Kayıtta hizmet etmek kârlıydı - oraya ulaşmak büyük bir başarı olarak kabul edildi. Polonyalı yetkililer, kendileri için bir bekçi köpeği yetiştirerek canavarı gerçekten besleme riskini aldıklarını gayet iyi biliyorlardı. Bu nedenle, imrenilen sicilin sayısı, en ufak bir huzursuzluk tehlikesiyle sınırlıydı. Yukarıda bahsedilen Khotin Savaşı'ndan sonra, Polonyalıların bir kez daha savaşa hazır, ancak şiddetli "yabancı lejyon" saflarını düşürme girişimi, 1625'te güçlükle bastırılan büyük bir ayaklanmaya yol açtı.
Kayıt, şimdi Küçük Rusya topraklarında konuşlanmış 6 alaydan oluşan 6 bin Kazak ile sınırlıydı. Ana görevleri, aralıksız Tatar baskınlarını önlemek ve elbette düzeni sağlamaktı. 1632'de Kral Sigismund III öldü ve Commonwealth bir seçim kampanyası yürütme ihtiyacıyla karşı karşıya kaldı - bu eyaletteki monarşi, bazı komşuların dehşetine, diğerlerinin ironisine ve başkalarının şaşkınlığına seçmeliydi.

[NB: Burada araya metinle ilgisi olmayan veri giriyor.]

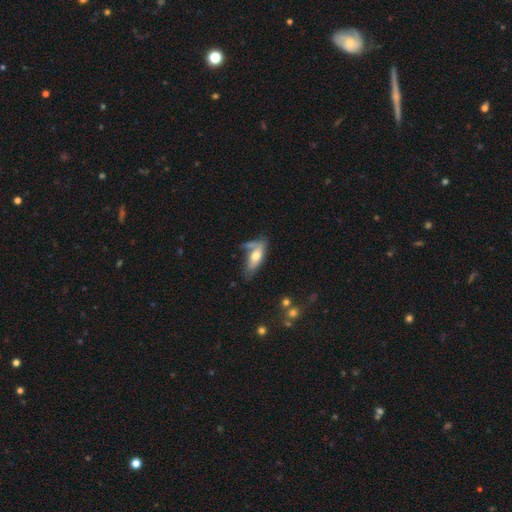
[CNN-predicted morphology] This is possibly a smooth galaxy (60%). How rounded: likely in between (68%). Merging: marginally none (42%).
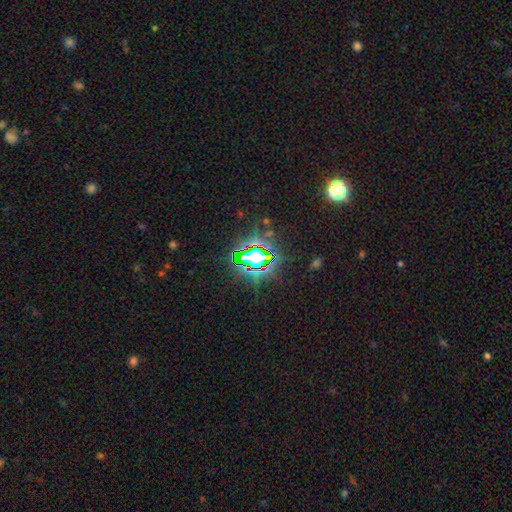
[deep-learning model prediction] Q: Smooth or featured?
A: star or artifact (76%); runner-up: smooth (13%)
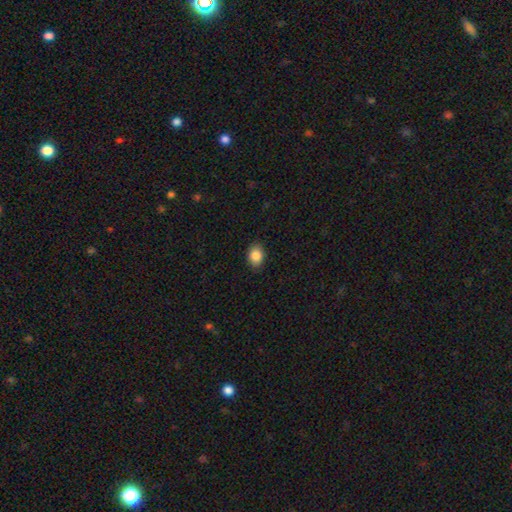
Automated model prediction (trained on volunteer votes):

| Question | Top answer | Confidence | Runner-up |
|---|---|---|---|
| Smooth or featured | smooth | 87% | star or artifact (8%) |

En saf ve en yüce düşüncelerle dolu, kayıtsız Kazaklardan yürüyüşçüler, yeni bir hükümdar seçmek gibi zor bir görevle meşgul olarak seçim diyetine girdiler. Bir talep olarak resmileştirilmiş bir dileği dile getirdiler. Kazaklar da Polonya-Litvanya Topluluğu'nun tebaası olduğundan, onların oy kullanma hakları olduğu ve seçimlere katılmaları gerektiği anlamına gelir. Eh, Ortodoks'un hakları da dikkate almak ve genişletmek çok güzel olurdu - sonuçta onlar pagan değiller. Bu küstahlıktan öfkelenen Sejm lordları sitemli ve eğitici bir şekilde Kazakların şüphesiz Polonya devletinin bir parçası olduğunu söylediler. Ancak bu kısım en çok insan vücuduna benzetecek olursak, tırnaklar ve saçlar gibi: uzadıklarında kesilirler. Ve genel olarak, Kazaklar yalnızca küçük sayılarda faydalıdır. Ve böyle önemsiz bir soruyla, Ortodoks haklarına uyulmasının yeni kral tarafından nasıl ele alınacağı. Böylece, Küçük Rusya'nın sakinleri, Polonya-Litvanya Topluluğu'nun sosyal hiyerarşisindeki yerlerini açık bir şekilde belirttiler. Polonya devletinin binasının altına yerleştirilen barut fıçılarının zaten kısa olan fitilleri daha da kısaldı ve için için yanan ateş daha parlak ve daha öfkeli alevlendi.
Bogdan yulaf lapası yapar
Bohdan Khmelnytsky'yi Polonya tacına karşı kılıcını çekmeye iten motifler hakkında koca bir roman yazılabilir. Kişisel motifler de vardı: Chigirin asilzade Chaplinsky, 1645'te yüzbaşı Khmelnitsky'ye ait olan Subotov çiftliğini mahvetti. Yerel kodamanların inatçılığı, tam cezasızlığı ve bitmeyen aşırılıkları tüm sınırları aştı. 17. yüzyıl modelinin kendi cep "bölgesel taburları" ile, zaten dayanıksız ve çok şartlı kraliyet yasasını ihtiyaç duydukları yöne çevirdiler ve kendi aralarında düzenli olarak küçük kasaba iç savaşları düzenlediler. Kralın sarayında şefaat aramak, nankör ve pratik olarak işe yaramaz bir uğraştı - genellikle hükümdarın öfkeli lordları üzerinde bir etkisi yoktu.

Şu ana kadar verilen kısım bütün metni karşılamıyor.